90+ Malicious Android Apps with 5.5 Million Installs Found on Google Play

More than 90 malicious Android apps have been found installed over 5.5 million times via Google Play to deliver malware and adware, with the Anatsa banking trojan seeing a surge in activity recently.

Anatsa (aka “Teabot”) is a banking Trojan that targets over 650 financial institution applications in Europe, the United States, the United Kingdom and Asia.
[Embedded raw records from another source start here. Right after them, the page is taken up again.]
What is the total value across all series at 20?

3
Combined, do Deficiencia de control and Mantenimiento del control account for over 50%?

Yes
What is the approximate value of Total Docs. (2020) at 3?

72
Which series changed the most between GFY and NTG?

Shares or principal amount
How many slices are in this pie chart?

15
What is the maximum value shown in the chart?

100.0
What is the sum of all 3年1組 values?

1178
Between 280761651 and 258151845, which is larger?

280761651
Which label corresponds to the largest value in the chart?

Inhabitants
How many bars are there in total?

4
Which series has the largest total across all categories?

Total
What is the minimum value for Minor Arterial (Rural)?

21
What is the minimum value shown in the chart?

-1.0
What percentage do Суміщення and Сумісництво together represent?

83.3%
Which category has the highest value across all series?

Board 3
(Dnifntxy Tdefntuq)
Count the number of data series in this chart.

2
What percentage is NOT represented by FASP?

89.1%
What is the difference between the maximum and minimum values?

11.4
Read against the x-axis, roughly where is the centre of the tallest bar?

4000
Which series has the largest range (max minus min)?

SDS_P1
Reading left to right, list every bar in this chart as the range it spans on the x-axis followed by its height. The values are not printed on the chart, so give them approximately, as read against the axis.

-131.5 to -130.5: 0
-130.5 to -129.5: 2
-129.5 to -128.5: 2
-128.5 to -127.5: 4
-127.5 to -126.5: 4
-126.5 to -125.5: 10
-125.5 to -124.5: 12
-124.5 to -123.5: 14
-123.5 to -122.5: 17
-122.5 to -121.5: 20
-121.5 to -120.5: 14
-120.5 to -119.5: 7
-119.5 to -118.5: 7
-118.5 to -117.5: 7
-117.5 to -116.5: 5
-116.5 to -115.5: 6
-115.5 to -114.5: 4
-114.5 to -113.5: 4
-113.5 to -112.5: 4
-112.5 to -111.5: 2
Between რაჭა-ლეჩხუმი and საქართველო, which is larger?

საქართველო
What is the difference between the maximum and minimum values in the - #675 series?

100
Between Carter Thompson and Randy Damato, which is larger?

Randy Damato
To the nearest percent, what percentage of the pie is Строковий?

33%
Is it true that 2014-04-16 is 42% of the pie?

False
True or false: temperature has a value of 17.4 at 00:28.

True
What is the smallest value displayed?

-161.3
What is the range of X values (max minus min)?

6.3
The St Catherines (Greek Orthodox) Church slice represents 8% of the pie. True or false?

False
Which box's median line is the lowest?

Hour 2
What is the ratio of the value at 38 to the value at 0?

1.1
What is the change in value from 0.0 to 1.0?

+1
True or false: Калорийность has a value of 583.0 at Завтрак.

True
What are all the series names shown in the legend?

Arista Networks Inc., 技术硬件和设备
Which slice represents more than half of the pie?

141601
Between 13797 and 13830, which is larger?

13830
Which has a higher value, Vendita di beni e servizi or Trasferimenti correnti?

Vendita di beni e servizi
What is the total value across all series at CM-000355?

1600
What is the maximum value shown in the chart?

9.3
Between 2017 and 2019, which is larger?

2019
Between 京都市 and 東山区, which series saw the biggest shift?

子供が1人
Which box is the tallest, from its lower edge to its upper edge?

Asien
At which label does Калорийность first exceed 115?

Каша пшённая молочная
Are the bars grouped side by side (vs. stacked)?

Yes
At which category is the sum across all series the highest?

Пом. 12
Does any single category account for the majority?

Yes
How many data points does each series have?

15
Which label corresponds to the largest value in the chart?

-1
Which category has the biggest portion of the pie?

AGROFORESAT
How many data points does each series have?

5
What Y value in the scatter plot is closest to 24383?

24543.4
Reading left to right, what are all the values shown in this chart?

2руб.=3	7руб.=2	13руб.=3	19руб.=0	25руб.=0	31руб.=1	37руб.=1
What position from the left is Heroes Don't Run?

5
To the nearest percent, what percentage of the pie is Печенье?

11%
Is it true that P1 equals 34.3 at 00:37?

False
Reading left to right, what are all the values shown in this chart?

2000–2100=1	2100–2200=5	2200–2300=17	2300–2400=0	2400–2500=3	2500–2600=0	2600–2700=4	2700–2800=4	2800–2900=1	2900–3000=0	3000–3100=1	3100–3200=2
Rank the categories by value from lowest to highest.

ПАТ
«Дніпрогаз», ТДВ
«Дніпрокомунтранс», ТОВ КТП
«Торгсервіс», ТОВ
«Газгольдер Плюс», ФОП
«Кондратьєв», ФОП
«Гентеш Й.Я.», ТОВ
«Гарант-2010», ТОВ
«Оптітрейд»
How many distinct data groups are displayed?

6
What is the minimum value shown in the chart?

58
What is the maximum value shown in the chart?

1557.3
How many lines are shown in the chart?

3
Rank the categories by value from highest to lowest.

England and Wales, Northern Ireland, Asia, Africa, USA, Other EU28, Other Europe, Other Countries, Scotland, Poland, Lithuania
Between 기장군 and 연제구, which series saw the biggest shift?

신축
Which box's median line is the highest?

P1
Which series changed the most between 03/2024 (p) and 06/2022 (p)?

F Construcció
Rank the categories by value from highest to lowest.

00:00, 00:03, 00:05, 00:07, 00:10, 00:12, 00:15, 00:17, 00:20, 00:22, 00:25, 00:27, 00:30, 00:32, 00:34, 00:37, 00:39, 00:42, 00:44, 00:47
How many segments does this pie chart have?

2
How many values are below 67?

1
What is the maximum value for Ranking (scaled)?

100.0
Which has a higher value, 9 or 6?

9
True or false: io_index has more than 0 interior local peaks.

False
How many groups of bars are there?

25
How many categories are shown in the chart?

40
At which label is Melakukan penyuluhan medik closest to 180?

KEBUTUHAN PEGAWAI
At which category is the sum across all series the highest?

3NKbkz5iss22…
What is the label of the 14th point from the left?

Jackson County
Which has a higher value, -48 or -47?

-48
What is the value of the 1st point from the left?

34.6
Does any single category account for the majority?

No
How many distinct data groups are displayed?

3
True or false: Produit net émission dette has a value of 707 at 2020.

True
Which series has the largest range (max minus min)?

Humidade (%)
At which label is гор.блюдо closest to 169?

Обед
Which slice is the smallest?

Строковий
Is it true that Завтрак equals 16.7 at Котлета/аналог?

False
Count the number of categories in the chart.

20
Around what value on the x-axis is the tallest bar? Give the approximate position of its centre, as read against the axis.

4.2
It attempts to steal people’s electronic banking credentials to make fraudulent transactions.

In February 2024, Threat Fabric reported that since the end of last year, Anatsa had carried out at least 150,000 infections through Google Play using various decoy apps in the productivity software category.

Today, Zscaler reports that Anatsa is back on the official Android app store and is now distributed via two decoy apps: “PDF Reader & File Manager” and “QR Reader & File Manager.”

At the time of Zscaler’s analysis, both apps had already accumulated 70,000 installs, demonstrating the high risk of malicious dropper apps slipping through the cracks of Google’s review process.

One thing that helps Anatsa dropper applications evade detection is the multi-stage payload loading mechanism which involves four distinct stages:

• Dropper app retrieves essential configuration and strings from C2 server
• DEX file containing malicious dropper code is downloaded and activated on the device
• The configuration file with the Anatsa payload URL is downloaded
• The DEX file fetches and installs the malware payload (APK), thus completing the infection

The DEX file also performs anti-scan checks to ensure that malware will not be run on sandboxes or emulation environments.

Once Anatsa is up and running on the newly infected device, it downloads the bot configuration and scan results from the app, then downloads injections that match the victim’s location and profile.

Other Google Play threats

Zscaler reports that over the past two months it has also discovered more than 90 malicious apps on Google Play, which have collectively been installed 5.5 million times.

Most of the malicious apps impersonated tools, personalization apps, photography utilities, productivity, and health and fitness apps.

The five malware families dominating the scene are Joker, Facestealer, Anatsa, Coper and various adware.

Although Anatsa and Coper account for only 3% of total malicious downloads on Google Play, they are far more dangerous than the others, capable of committing device fraud and stealing sensitive information.

When installing new apps on Google Play, check the requested permissions and deny those associated with high-risk activities such as Accessibility Service, SMS, and Contacts list.

The researchers did not disclose the names of the more than 90 apps or whether they had been reported to Google for removal.

However, as of this writing, both Anatsa dropper apps discovered by Zscaler have been removed from Google Play.